谢臻身上的问题想要根治,棘手得很,怕是难有办法彻底解决。
谢臻听见这话不仅不担心,还笑眯眯的,语调悠闲,好似说的不是他体内的问题:“你慢慢想,何时想到何时再告诉我就是,总归人在这跑不掉,一时半刻的死不了就成。”
亏得任析还为他日日忧心,听见他这话便气不打一处来。
刚想要指责两句,忽然感应到有人靠近。
是熟悉的气息。
任析瞬间便辨认出事谁。
他没有转过身,还是面对着谢臻,后背却传出沉稳的脚步声,还有一道文雅的笑声:“好些时日不见魔尊,不知魔尊忙碌何事,何必事必躬亲,告诉属下与杜翁一声,我二人定不会推辞。”
他说的客气。
有脑子的人便知道,也真只是客气而已。
梁丘穆虽然在跟谢臻说话,可从他踏进大殿,双眸的视线便未从谢臻身前的背影上离开。
瞧着是个翠竹似的青年,穿着一身白衣,衣袖上沾着零星的血迹。垂着的手腕上戴着一道暗紫色的软环,当是品阶不低的法器,梁丘穆一眼看出是杜翁的手笔,随即想到先前谢臻曾追着杜翁,要杜翁为他锻器,便是锻造的一条鞭子。
怕是送给了眼前这人。
灵植化成人形?
梁丘穆眼皮跳了跳。
他慢慢往前走,想瞧瞧这青年生的什么模样。
那青年先一步转过身来,弯着笑眼看他,语气带着三分恭敬:“见过梁丘域主。”
梁丘穆自认不是个容易被搅动心绪的人,何况他已经沉寂了千年,几乎以为自己就要这样波澜不惊的守到寿数大限,陨落成一抔黄土。

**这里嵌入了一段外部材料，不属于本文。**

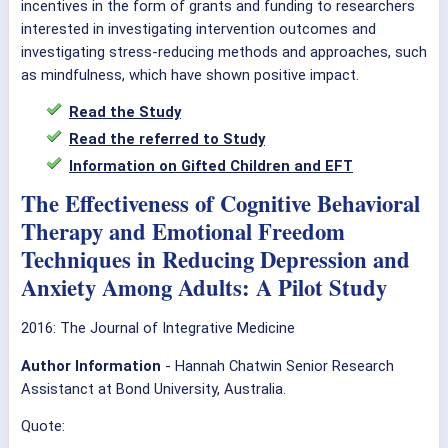
incentives in the form of grants and funding to researchers
interested in investigating intervention outcomes and
investigating stress-reducing methods and approaches, such
as mindfulness, which have shown positive impact.
Read the Study
Read the referred to Study
Information on Gifted Children and EFT
The Effectiveness of Cognitive Behavioral
Therapy and Emotional Freedom
Techniques in Reducing Depression and
Anxiety Among Adults: A Pilot Study
2016: The Journal of Integrative Medicine
Author Information
- Hannah Chatwin Senior Research
Assistanct at Bond University, Australia.
Quote: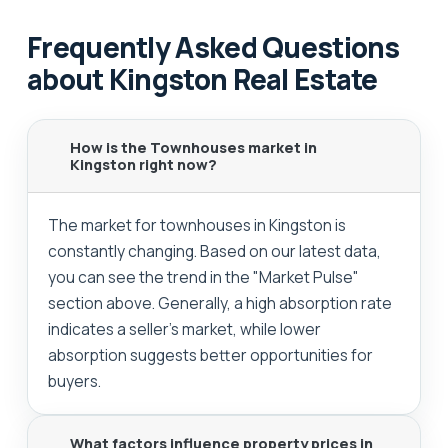
Frequently Asked Questions
about Kingston Real Estate
How is the Townhouses market in
Kingston right now?
The market for townhouses in Kingston is
constantly changing. Based on our latest data,
you can see the trend in the "Market Pulse"
section above. Generally, a high absorption rate
indicates a seller's market, while lower
absorption suggests better opportunities for
buyers.
What factors influence property prices in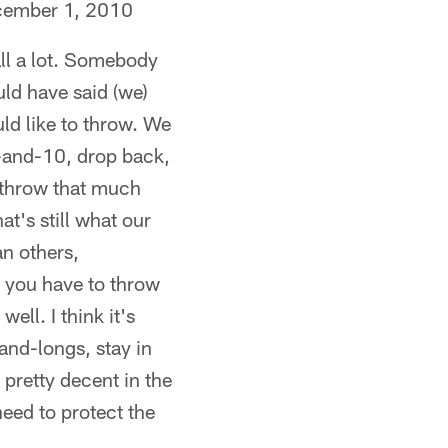
ecember 1, 2010
all a lot. Somebody
ld have said (we)
uld like to throw. We
st-and-10, drop back,
o throw that much
t's still what our
an others,
e you have to throw
ell. I think it's
and-longs, stay in
 pretty decent in the
need to protect the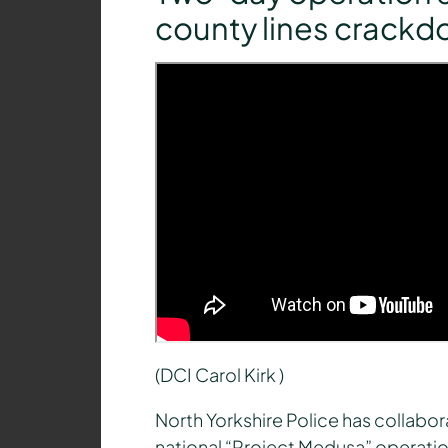
county lines crack
(DCI Carol Kirk )
North Yorkshire Police has collabo
national “Project Medusa” operation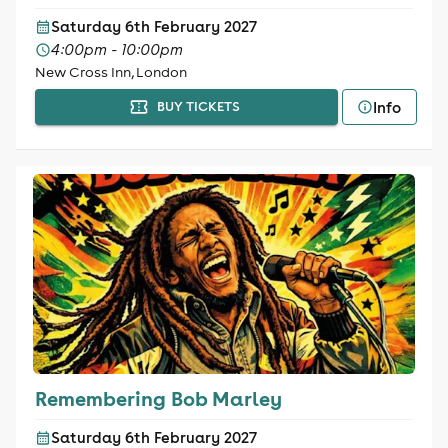
Saturday 6th February 2027
4:00pm - 10:00pm
New Cross Inn, London
Info
BUY TICKETS
Remembering Bob Marley
Saturday 6th February 2027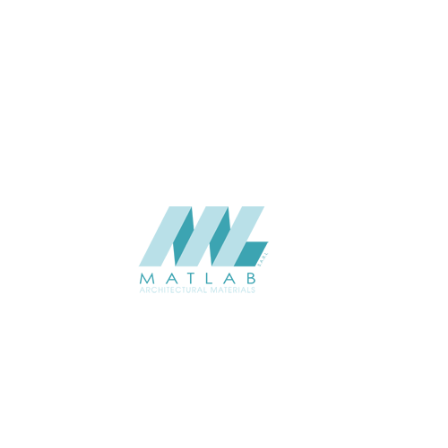
THICKNESS (MM)
Wall
APPLICATION
Interior / Exterior
USAGE
Soft Stone – 3D Panel Catalogue
CATALOGUE
Starmax
SUPPLIER
Add to quote
SSTA09-01
Category:
07-ARTIFICIAL SOFT STONE
SHARE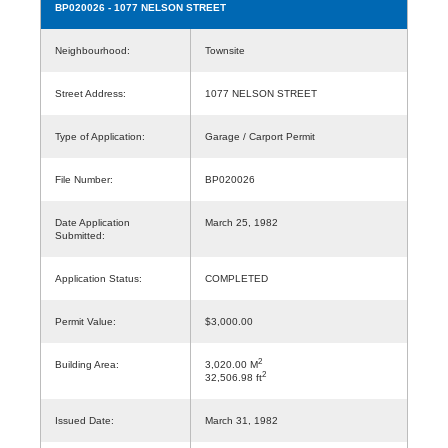
BP020026
- 1077 NELSON STREET
Neighbourhood:
Townsite
Street Address:
1077 NELSON STREET
Type of Application:
Garage / Carport Permit
File Number:
BP020026
Date Application
March 25, 1982
Submitted:
Application Status:
COMPLETED
Permit Value:
$3,000.00
2
Building Area:
3,020.00 M
2
32,506.98 ft
Issued Date:
March 31, 1982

直到今日,他看见青年温和的笑眼,心脏惴惴跳动着,身边光阴似在穿梭,恍惚是回到了那日染血的林间,青年弯下腰来牵住他的手,问他:“你叫什么名字啊?”
“跟哥哥走罢,做魔修也没有关系,□□后也会修魔,届时,你来做哥哥的下属好吗?”
他嗫嚅着唇瓣:“魔尊……”
任析眨眼:“梁丘域主若是有事,我便先走一步。”
他说着,转头对谢臻笑笑。
梁丘穆猛然回神。
任析从他身边走过,出了大殿门。